### Exercise brief
Can you write out these records again with every "family" changed to "family name" and everything else left as it is? Leave the pictures out.

Stored data entries:
((

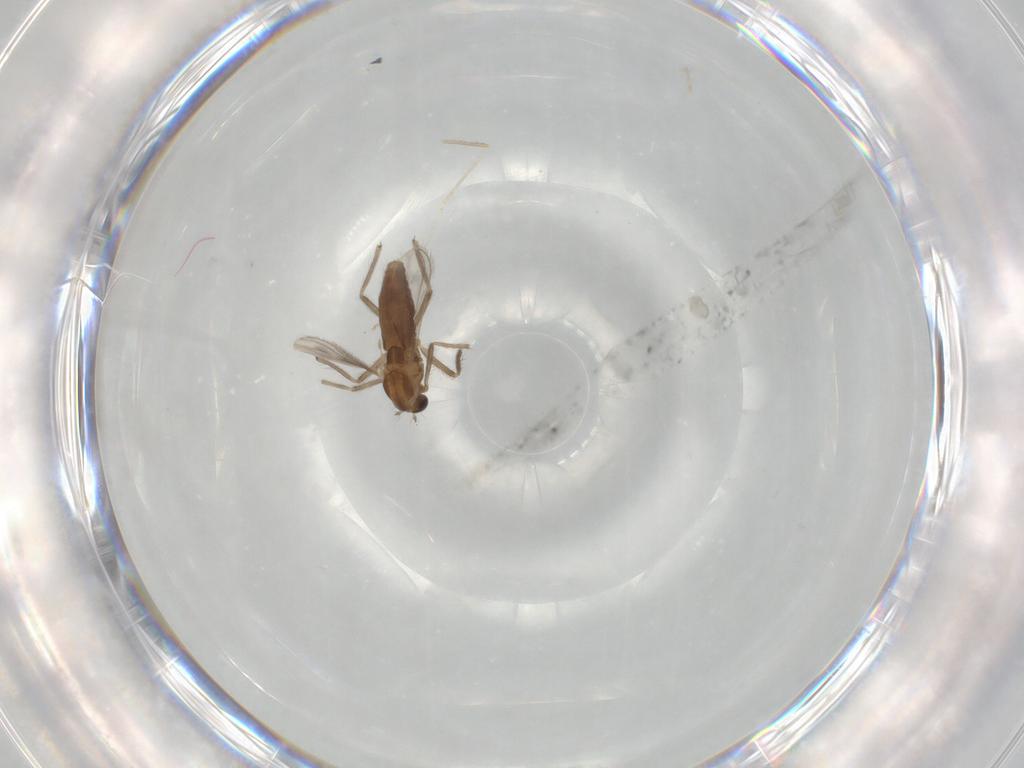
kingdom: Animalia
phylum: Arthropoda
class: Insecta
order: Diptera
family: Chironomidae
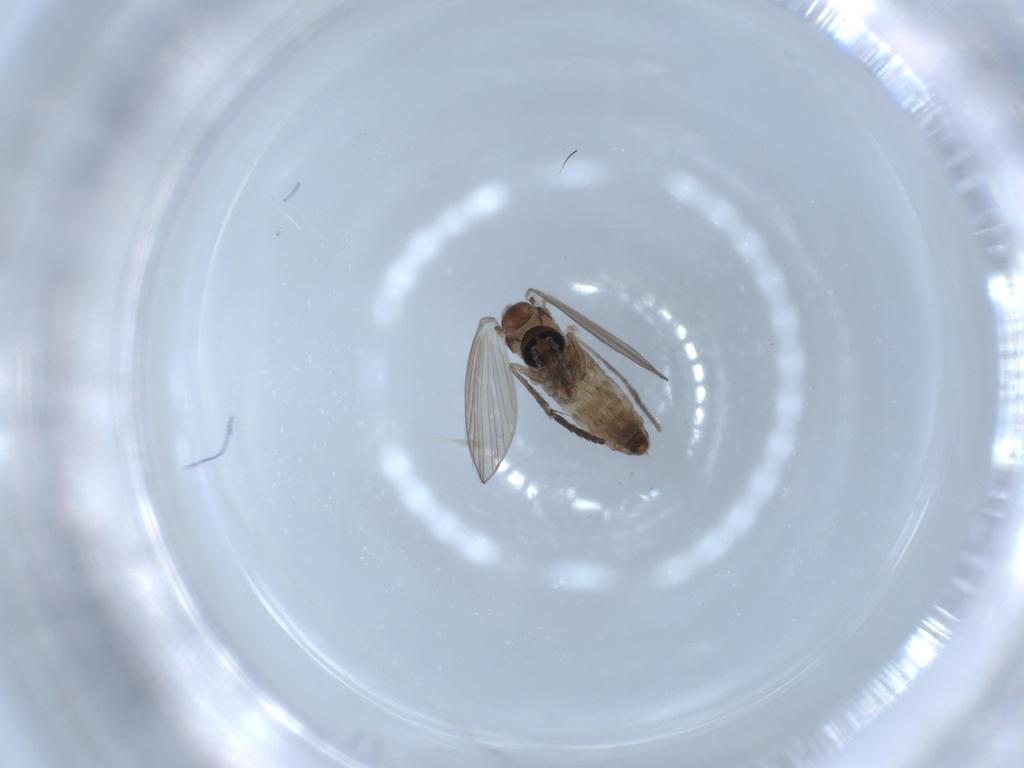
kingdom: Animalia
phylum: Arthropoda
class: Insecta
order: Diptera
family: Psychodidae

))

### Written answer
kingdom: Animalia
phylum: Arthropoda
class: Insecta
order: Diptera
family name: Chironomidae
kingdom: Animalia
phylum: Arthropoda
class: Insecta
order: Diptera
family name: Psychodidae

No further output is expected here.